::: MATERIAL FOR THE TASK :::

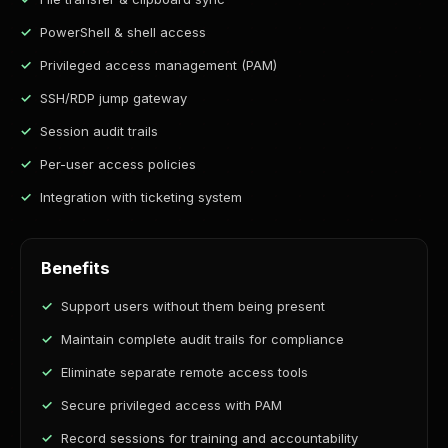
PowerShell & shell access
Privileged access management (PAM)
SSH/RDP jump gateway
Session audit trails
Per-user access policies
Integration with ticketing system
Benefits
Support users without them being present
Maintain complete audit trails for compliance
Eliminate separate remote access tools
Secure privileged access with PAM
Record sessions for training and accountability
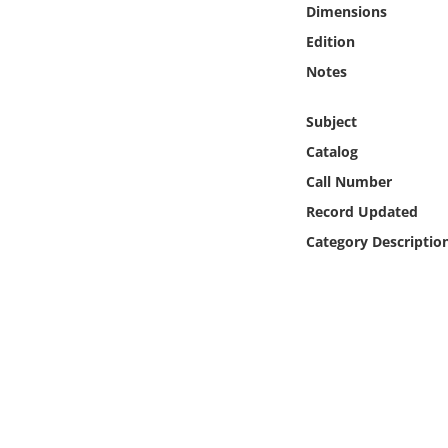
Dimensions
Online Media
Edition
Object
Notes
Language
Subject
Catalog
Places
Call Number
Record Updated
Date
Category Descriptio
Exhibit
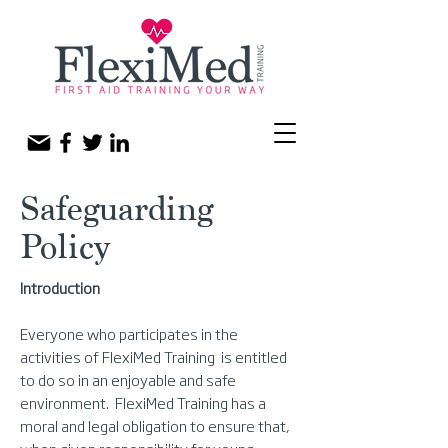
Safeguarding
Policy
Introduction
Everyone who participates in the
activities of FlexiMed Training is entitled
to do so in an enjoyable and safe
environment. FlexiMed Training has a
moral and legal obligation to ensure that,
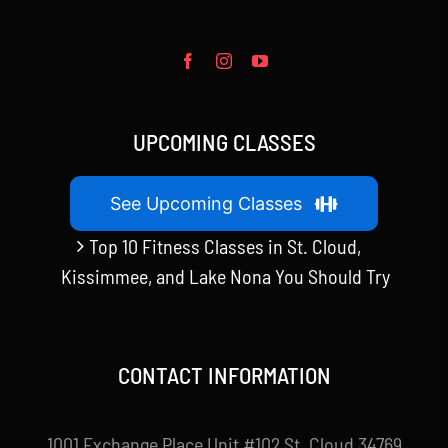
UPCOMING CLASSES
See Upcoming Classes
Top 10 Fitness Classes in St. Cloud,
Kissimmee, and Lake Nona You Should Try
CONTACT INFORMATION
1001 Exchange Place Unit #102 St. Cloud 34769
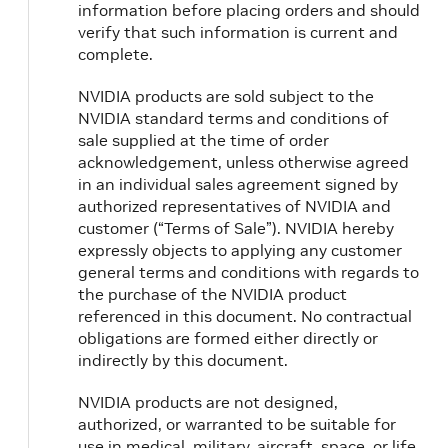
information before placing orders and should
verify that such information is current and
complete.
NVIDIA products are sold subject to the
NVIDIA standard terms and conditions of
sale supplied at the time of order
acknowledgement, unless otherwise agreed
in an individual sales agreement signed by
authorized representatives of NVIDIA and
customer (“Terms of Sale”). NVIDIA hereby
expressly objects to applying any customer
general terms and conditions with regards to
the purchase of the NVIDIA product
referenced in this document. No contractual
obligations are formed either directly or
indirectly by this document.
NVIDIA products are not designed,
authorized, or warranted to be suitable for
use in medical, military, aircraft, space, or life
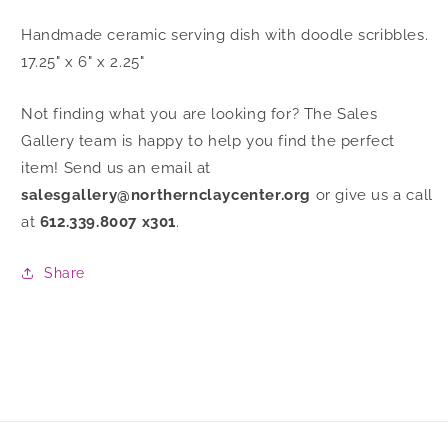
Handmade ceramic serving dish with doodle scribbles.
17.25" x 6" x 2.25"
Not finding what you are looking for? The Sales
Gallery team is happy to help you find the perfect
item! Send us an email at
salesgallery@northernclaycenter.org
or give us a call
at
612.339.8007 x301
.
Share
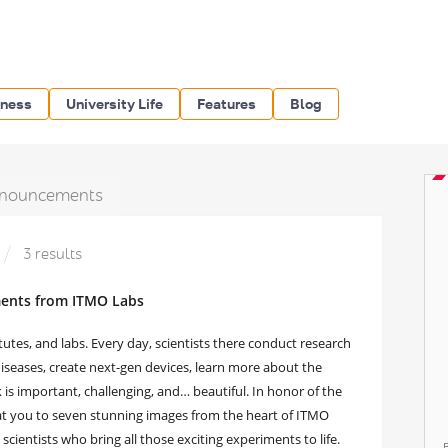
iness
University Life
Features
Blog
nouncements
3 results
ments from ITMO Labs
utes, and labs. Every day, scientists there conduct research
diseases, create next-gen devices, learn more about the
is important, challenging, and… beautiful. In honor of the
at you to seven stunning images from the heart of ITMO
scientists who bring all those exciting experiments to life.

:::

**WORK REQUEST:**
Can you extract every line from the start of the records through the line containing "Maintain complete audit trails for compliance", including that line, and reproduce each one word for word while leaving out the pictures?

**OUTPUT OF THE EXERCISE:**
PowerShell & shell access
Privileged access management (PAM)
SSH/RDP jump gateway
Session audit trails
Per-user access policies
Integration with ticketing system
Benefits
Support users without them being present
Maintain complete audit trails for compliance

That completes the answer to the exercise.